To the North and Home Again
The Trip North
March 30th – April 13th, 2009
Monday, March 30th: The Lady cast off at 0900 hrs, with the 13 crew excited about the forthcoming trip. All crew except cook Vivienne and Master Brian were divided into 3 watches with watch keepers Mal, Sam and Mick R to stand 3 hrs on, 6 hrs off for the next three long days. Down the river, the crew settled in, carried out the routine safety muster, then some running repairs on the ratlines, allowing a Steve and Monica to learn some new maintenance skills. As we approach the Iron Pot and Storm Bay the swells started increasing and many crew dived for their seasick tablets, if they have not taken them already. We motor-sailed with a few fore and afts set, passing spectacular Cape Raoul, then heading through the slot between Tasman Island and Cape Pillar. With Brian at the helm, Lindsay had the unenviable task of rough furling the fisherman as we rocked and rolled our way across the confused swells. Everone was on deck gazing in awe at the stunning cliffs on both sides. Few seals remained on the rocks at the base of Tasman Is because of the big swells.

_Dataset:_
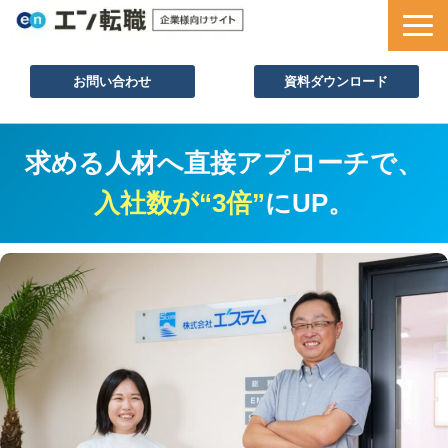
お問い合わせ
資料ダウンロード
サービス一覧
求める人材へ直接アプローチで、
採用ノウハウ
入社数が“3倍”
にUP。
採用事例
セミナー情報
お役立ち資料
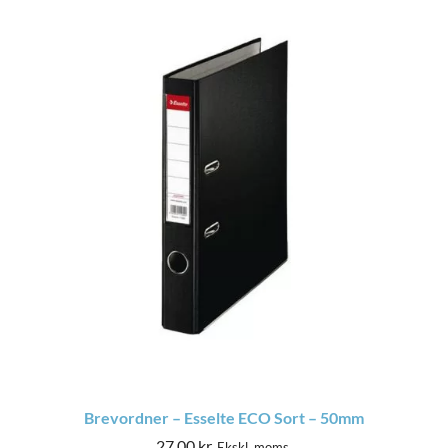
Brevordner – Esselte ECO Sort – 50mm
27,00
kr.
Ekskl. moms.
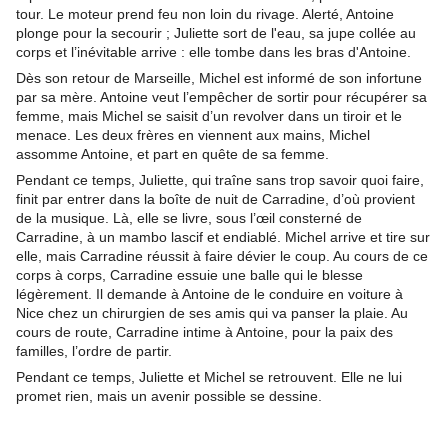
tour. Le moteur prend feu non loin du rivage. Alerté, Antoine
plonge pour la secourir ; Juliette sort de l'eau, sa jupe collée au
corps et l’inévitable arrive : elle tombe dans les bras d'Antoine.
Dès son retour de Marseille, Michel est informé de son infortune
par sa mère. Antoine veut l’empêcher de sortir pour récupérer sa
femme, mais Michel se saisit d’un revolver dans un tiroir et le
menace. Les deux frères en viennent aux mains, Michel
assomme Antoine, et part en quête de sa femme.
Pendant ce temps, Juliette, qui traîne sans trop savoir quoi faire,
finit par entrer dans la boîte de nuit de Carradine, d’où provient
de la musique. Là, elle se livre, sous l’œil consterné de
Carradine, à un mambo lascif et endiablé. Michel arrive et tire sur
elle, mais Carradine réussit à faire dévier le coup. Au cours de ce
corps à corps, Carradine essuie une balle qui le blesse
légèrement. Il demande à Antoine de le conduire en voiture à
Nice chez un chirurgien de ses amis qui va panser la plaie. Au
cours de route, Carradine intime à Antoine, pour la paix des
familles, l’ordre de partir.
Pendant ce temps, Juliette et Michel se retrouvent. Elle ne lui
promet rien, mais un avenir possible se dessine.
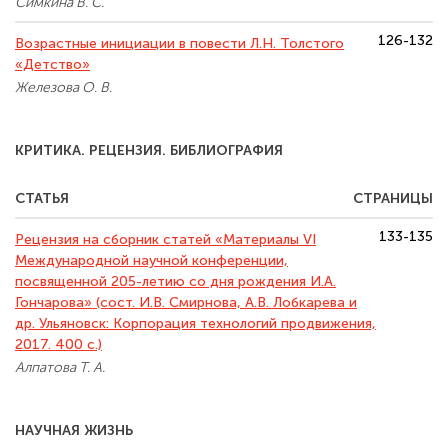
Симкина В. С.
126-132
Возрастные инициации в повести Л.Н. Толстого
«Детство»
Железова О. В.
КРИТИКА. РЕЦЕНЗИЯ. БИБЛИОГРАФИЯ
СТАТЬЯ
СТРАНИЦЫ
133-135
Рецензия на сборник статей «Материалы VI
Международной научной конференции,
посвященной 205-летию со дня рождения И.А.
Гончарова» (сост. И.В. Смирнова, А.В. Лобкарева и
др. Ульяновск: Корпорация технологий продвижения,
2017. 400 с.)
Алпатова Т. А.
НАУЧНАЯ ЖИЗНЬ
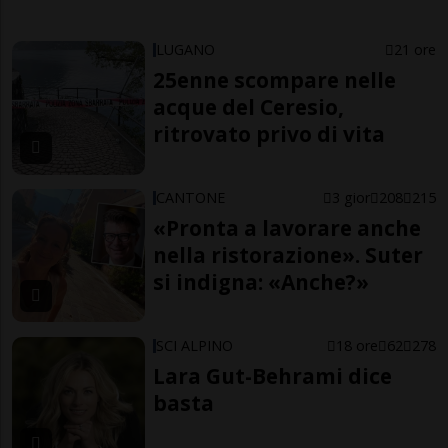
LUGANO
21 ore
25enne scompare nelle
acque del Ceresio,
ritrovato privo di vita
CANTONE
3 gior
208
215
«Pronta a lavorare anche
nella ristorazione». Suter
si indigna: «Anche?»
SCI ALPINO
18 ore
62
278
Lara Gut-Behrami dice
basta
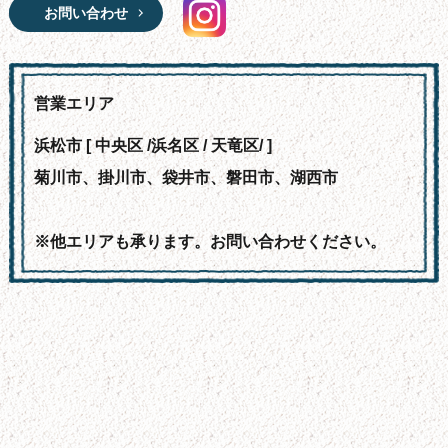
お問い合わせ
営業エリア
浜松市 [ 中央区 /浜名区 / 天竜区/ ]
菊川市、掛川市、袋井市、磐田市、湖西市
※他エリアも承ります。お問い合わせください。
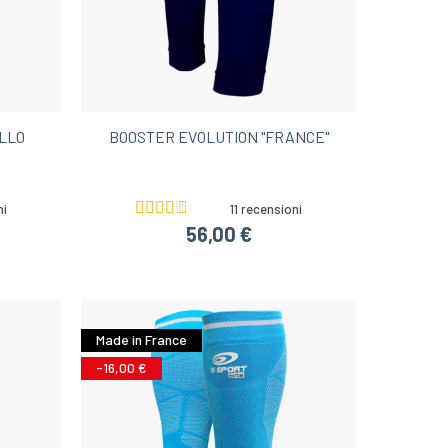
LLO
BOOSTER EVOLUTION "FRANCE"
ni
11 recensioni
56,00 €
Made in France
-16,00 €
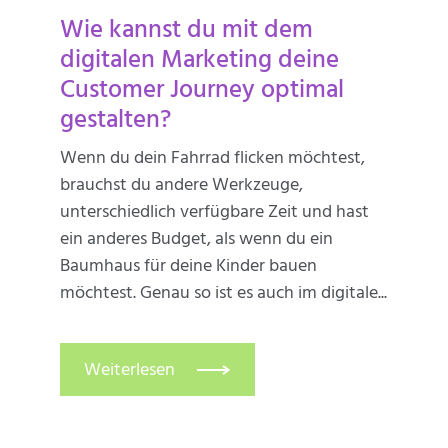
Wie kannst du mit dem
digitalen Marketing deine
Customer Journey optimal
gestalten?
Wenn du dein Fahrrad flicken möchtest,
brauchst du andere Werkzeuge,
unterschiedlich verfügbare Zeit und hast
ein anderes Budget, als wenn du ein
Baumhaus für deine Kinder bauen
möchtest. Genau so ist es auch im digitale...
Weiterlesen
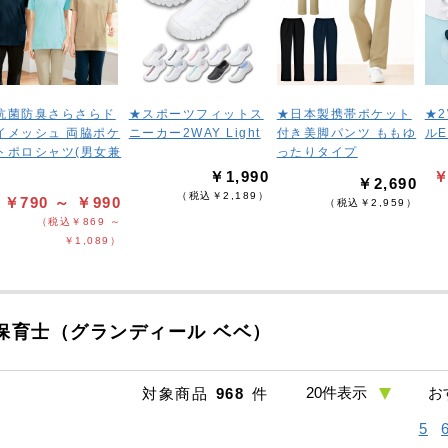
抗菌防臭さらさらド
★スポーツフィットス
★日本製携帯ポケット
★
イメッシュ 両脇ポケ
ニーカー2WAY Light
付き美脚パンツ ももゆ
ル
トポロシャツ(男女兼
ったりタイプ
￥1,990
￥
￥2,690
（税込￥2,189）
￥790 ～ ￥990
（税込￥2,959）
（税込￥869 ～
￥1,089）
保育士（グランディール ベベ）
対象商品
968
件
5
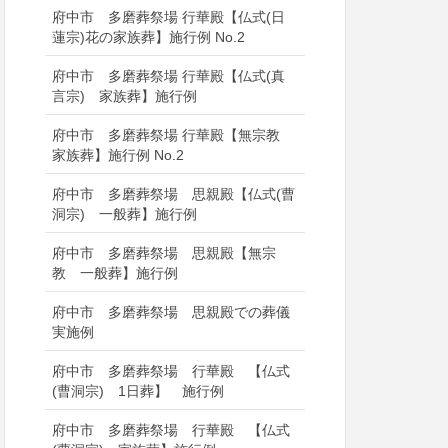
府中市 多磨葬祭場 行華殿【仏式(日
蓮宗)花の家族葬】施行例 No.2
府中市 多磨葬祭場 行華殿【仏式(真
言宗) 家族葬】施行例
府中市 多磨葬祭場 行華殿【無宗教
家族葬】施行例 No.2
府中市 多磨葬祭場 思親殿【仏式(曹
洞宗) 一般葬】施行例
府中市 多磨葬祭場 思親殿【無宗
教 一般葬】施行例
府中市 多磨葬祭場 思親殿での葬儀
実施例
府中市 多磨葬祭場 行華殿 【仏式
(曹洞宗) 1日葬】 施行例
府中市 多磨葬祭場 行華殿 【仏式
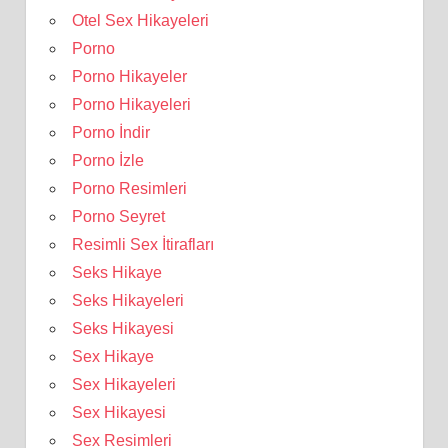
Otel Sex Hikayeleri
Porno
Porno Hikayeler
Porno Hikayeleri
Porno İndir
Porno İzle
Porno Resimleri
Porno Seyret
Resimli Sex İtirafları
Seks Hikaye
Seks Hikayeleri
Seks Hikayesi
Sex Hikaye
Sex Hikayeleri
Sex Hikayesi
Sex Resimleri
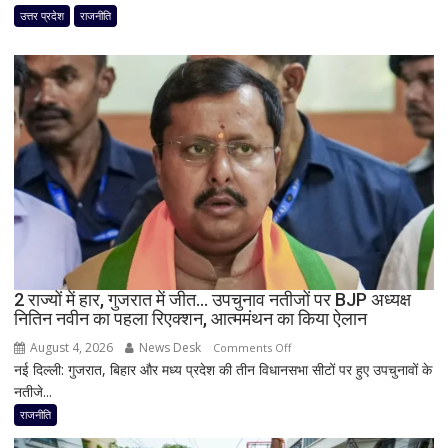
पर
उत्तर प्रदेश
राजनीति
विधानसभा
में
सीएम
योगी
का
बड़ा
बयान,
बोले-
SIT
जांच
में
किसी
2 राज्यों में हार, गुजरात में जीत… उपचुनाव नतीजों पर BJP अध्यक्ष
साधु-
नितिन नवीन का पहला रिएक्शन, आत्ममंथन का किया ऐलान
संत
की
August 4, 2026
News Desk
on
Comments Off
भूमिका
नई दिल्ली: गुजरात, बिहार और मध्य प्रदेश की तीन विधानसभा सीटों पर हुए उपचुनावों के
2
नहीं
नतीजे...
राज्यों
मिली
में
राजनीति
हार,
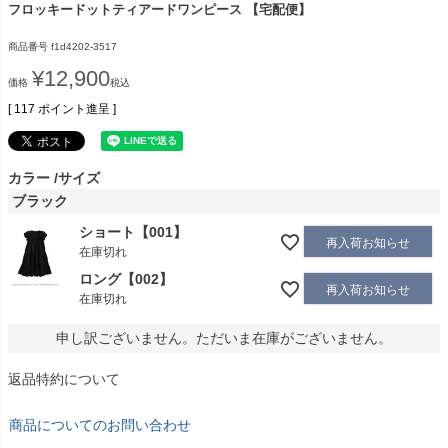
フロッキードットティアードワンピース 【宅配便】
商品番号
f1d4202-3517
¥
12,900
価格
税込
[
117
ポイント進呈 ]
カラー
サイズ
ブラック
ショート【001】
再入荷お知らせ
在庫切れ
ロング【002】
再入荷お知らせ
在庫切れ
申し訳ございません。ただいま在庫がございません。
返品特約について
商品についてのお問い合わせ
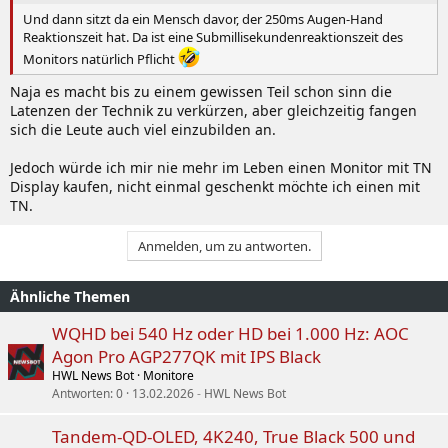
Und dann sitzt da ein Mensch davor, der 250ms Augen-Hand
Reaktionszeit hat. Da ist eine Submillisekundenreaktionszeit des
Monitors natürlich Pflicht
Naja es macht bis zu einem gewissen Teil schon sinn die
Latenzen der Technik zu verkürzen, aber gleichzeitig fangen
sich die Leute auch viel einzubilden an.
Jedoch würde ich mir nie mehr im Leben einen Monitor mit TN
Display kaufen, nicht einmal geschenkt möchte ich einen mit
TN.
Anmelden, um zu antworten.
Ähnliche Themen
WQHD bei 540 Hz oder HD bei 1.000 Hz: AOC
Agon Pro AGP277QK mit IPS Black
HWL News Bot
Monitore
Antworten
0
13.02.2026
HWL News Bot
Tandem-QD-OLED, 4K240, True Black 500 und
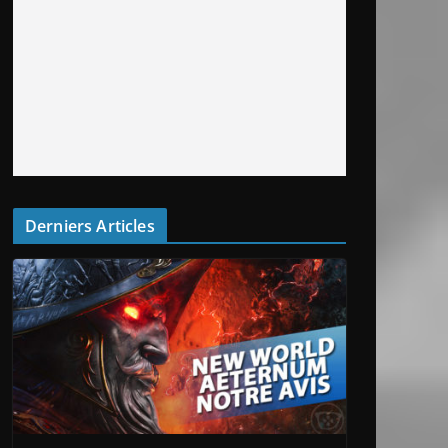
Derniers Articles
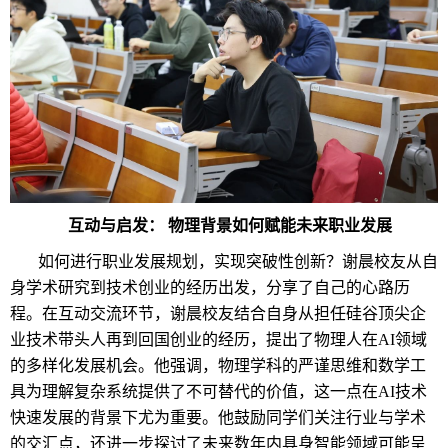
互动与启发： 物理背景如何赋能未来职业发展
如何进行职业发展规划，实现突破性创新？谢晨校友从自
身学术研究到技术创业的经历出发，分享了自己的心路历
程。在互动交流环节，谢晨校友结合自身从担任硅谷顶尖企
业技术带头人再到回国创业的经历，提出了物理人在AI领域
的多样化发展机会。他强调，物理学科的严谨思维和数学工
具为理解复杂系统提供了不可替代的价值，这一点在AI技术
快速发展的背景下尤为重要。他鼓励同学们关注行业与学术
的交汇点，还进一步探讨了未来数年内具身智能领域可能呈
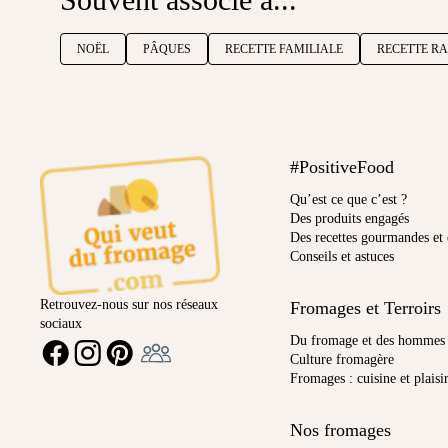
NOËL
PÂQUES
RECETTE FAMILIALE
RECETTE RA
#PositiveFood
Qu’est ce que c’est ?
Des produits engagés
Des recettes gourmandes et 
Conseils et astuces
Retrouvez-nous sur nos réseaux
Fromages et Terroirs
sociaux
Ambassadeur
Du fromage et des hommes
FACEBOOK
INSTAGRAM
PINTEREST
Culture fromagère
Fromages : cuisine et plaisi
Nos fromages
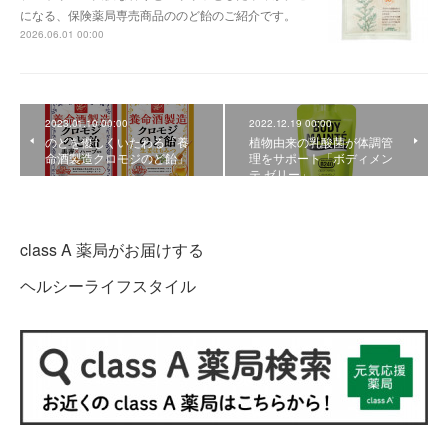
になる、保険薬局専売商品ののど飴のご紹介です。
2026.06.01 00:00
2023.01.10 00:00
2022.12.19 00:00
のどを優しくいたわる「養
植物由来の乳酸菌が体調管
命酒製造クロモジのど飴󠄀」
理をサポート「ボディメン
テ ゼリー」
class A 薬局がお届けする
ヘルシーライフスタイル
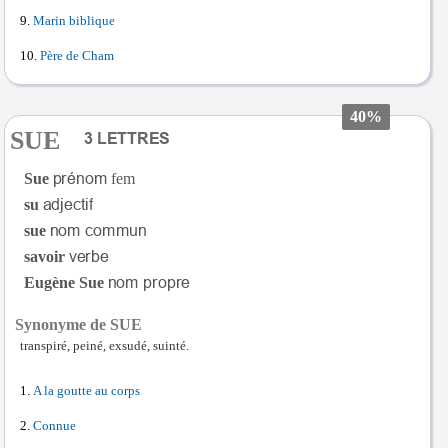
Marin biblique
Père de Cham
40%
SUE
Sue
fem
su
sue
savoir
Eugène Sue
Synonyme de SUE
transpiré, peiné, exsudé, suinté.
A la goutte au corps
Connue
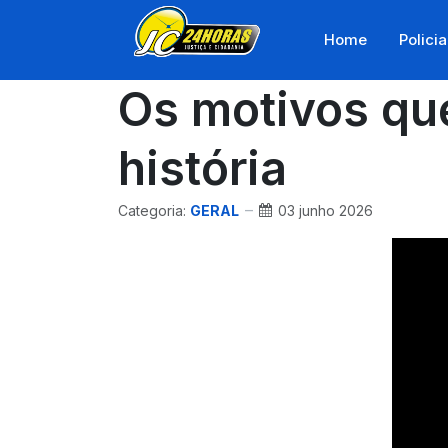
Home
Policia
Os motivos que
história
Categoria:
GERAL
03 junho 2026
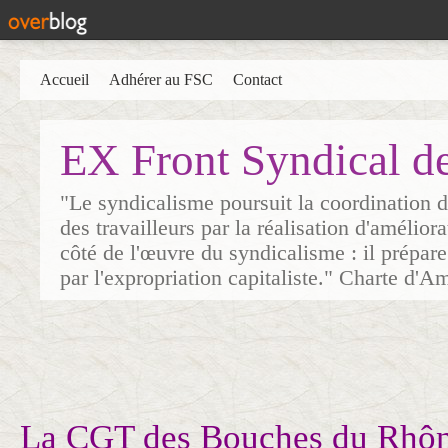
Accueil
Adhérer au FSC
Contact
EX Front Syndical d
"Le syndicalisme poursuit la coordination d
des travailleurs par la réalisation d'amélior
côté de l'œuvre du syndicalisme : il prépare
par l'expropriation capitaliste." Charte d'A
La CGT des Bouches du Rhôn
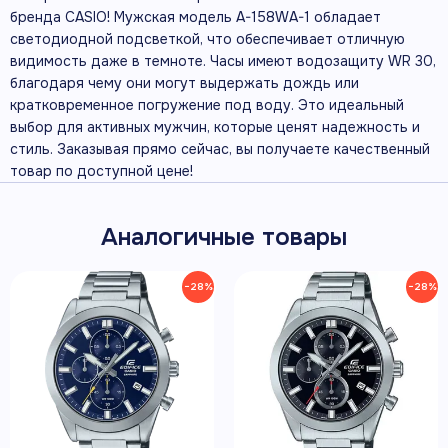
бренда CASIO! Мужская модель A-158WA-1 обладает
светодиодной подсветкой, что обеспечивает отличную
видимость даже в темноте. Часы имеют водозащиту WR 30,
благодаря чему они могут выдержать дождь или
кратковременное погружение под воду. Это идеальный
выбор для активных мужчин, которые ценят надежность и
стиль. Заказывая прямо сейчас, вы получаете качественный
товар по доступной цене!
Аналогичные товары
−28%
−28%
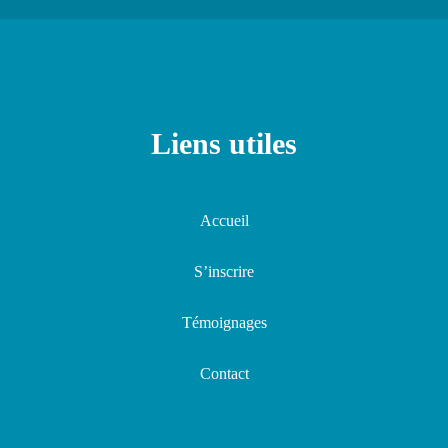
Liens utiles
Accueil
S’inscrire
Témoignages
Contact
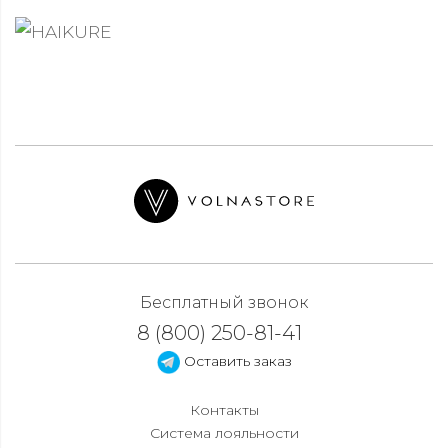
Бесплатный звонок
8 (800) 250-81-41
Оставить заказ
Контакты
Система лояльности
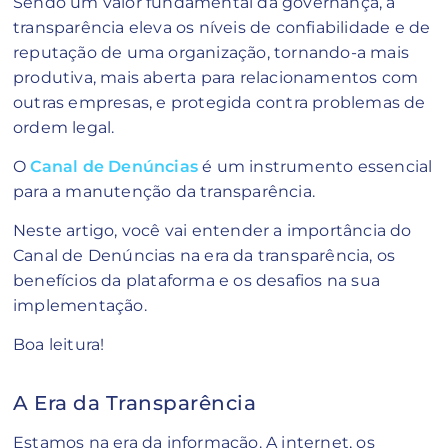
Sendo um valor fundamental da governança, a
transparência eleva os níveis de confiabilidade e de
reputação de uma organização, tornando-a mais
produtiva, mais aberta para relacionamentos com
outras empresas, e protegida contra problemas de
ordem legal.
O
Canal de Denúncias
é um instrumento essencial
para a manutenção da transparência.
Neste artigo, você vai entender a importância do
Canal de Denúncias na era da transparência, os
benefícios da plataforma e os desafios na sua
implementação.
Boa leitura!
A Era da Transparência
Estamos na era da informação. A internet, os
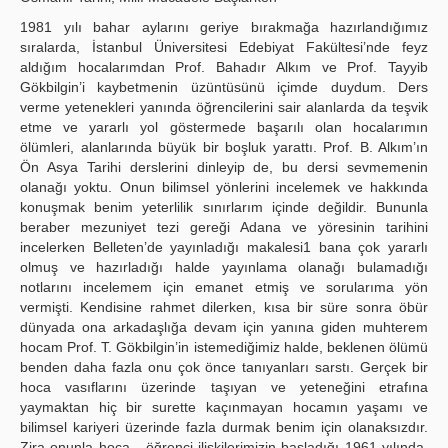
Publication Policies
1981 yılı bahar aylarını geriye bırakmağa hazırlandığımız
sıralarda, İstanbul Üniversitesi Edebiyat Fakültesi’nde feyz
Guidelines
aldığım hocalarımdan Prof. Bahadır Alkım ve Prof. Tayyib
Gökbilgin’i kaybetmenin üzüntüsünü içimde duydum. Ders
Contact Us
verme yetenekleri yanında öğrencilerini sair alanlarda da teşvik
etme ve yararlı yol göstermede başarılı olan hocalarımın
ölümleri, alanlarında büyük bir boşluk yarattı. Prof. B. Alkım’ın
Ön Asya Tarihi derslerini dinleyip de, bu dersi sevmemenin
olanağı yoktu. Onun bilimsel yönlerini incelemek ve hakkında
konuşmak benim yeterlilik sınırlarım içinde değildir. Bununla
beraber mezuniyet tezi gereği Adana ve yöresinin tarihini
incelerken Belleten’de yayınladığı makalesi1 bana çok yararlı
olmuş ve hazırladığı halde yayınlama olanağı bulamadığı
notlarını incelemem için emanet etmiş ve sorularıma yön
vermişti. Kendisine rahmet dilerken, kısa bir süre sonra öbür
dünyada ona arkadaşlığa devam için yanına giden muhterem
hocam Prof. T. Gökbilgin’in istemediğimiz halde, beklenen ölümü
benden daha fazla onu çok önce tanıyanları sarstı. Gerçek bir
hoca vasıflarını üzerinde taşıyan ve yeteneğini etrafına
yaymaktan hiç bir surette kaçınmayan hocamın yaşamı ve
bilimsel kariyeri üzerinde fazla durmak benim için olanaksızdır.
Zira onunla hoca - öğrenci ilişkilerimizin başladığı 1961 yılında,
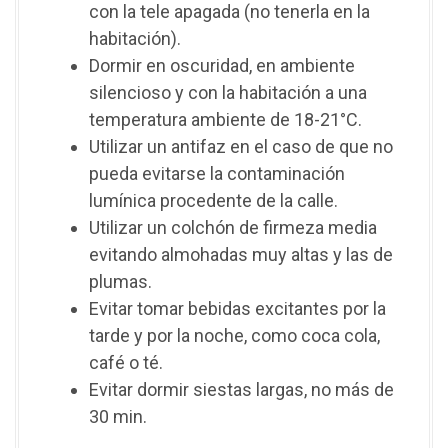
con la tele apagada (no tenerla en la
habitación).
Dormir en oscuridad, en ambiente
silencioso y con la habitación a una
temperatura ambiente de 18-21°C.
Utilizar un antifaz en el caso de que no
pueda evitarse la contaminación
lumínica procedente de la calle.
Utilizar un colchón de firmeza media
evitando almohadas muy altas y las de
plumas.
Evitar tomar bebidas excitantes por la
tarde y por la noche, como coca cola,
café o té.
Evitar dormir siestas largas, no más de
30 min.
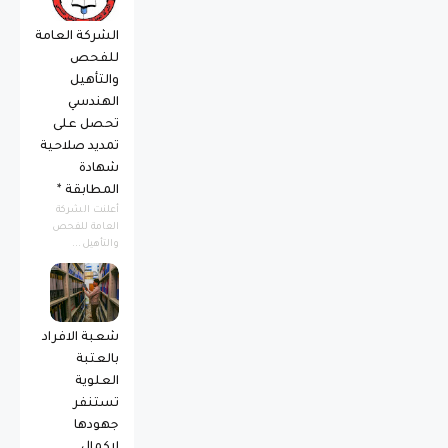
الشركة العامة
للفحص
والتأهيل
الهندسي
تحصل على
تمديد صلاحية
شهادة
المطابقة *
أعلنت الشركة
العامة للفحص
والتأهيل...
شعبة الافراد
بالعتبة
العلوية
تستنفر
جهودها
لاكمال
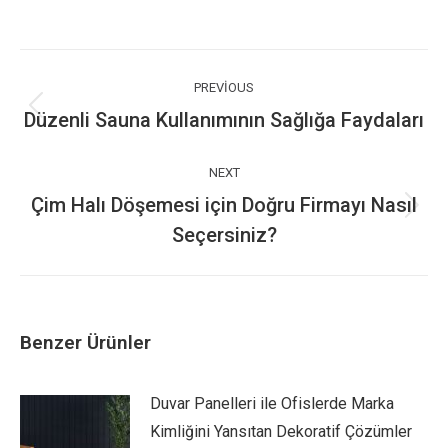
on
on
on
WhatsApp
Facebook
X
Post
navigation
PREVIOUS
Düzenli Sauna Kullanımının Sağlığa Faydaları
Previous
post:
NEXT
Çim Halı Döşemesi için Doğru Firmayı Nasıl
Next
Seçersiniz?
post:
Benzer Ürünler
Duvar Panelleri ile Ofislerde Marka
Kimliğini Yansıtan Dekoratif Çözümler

_Problem statement:_
Return the full sailing log about the trip north, placed above the data, word for word and with no changes.

_Response box:_
To the North and Home Again
The Trip North
March 30th – April 13th, 2009
Monday, March 30th: The Lady cast off at 0900 hrs, with the 13 crew excited about the forthcoming trip. All crew except cook Vivienne and Master Brian were divided into 3 watches with watch keepers Mal, Sam and Mick R to stand 3 hrs on, 6 hrs off for the next three long days. Down the river, the crew settled in, carried out the routine safety muster, then some running repairs on the ratlines, allowing a Steve and Monica to learn some new maintenance skills. As we approach the Iron Pot and Storm Bay the swells started increasing and many crew dived for their seasick tablets, if they have not taken them already. We motor-sailed with a few fore and afts set, passing spectacular Cape Raoul, then heading through the slot between Tasman Island and Cape Pillar. With Brian at the helm, Lindsay had the unenviable task of rough furling the fisherman as we rocked and rolled our way across the confused swells. Everone was on deck gazing in awe at the stunning cliffs on both sides. Few seals remained on the rocks at the base of Tasman Is because of the big swells.